Know your politicians
When Trudy Weiss was 12, she escaped Vienna, Austria, with her three older siblings.
By the time the four left Europe in August 1939, their mother had written more than 100 letters to Jewish agencies and families in America, desperate to find someone who could take her kids.
It was clear what was going to happen if they stayed, said Weiss, who lives on Meadows Circle with her husband, Warren.
"They were picking up Jews and killing them," she said. "They would pick them up in the street and they would pick them up in their homes. We were always worried that my dad wouldn't come home.
"The families never knew if the person who was working would come home or if they would get picked up."
Her mother found a sponsor who paid for the four children to come to Chicago. But Weiss' parents did not have the affidavit to leave.
She would never see them again. "We knew what was happening. We knew that after the war they would not be there."
Weiss wants people to be aware of who they put in power.
"People should be aware of their government, of what goes on. They have to vote for people who do the right thing."
On a mission
Goldie Pekarsky, executive director of the Jewish Federation of Greater Rockford, has helped organize an annual service for the past 20 years.
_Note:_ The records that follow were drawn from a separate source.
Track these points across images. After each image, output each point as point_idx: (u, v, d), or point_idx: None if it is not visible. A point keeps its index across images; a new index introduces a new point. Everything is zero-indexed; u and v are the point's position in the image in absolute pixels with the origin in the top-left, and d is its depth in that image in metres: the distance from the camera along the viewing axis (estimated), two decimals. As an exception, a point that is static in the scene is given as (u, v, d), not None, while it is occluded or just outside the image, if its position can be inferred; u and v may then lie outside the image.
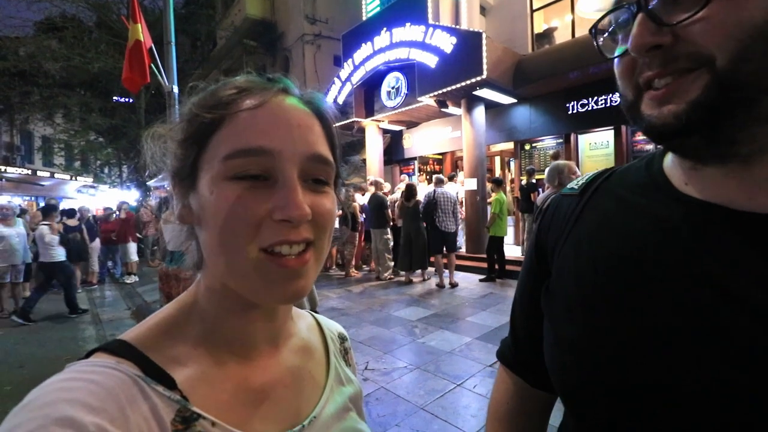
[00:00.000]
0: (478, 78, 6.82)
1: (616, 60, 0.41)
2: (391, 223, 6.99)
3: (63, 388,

It's not just about what happened during World War II, she says. It's about genocide.
"We hope, by studying it, we can prevent it from happening again. We're not naive. We know genocide has happened since, but we think if the kids can see the warning signs, if they can see what happened, then they can notice those signs if they occur again."
Pekarsky was born in 1949 in a displaced-persons camp. Her parents met after the war, after each had lost their first spouses and most of their families.
Her mother and father were kicked out of their homes in Poland and swooped up by the Russian army. The Russians put them in work camps and gave them the bare minimum to survive.
"They were walking skeletons," Pekarsky said.
Her mother lost her husband and two of her three children to starvation and malaria while working in a tobacco factory. Her father was sent to Siberia to work in war factories. He slept in a hole in the ground with 10 other men; people lost fingers and toes to frostbite.
"He tried to commit suicide twice by jumping in front of the train because he was cold and starving," she said.
It was difficult for her parents to tell her the story. But once she learned it, she made it her mission to inform as many people as she can about the Holocaust.
"We hope people will see how bad hatred and intolerance are and will become vigilant that this will never happen again."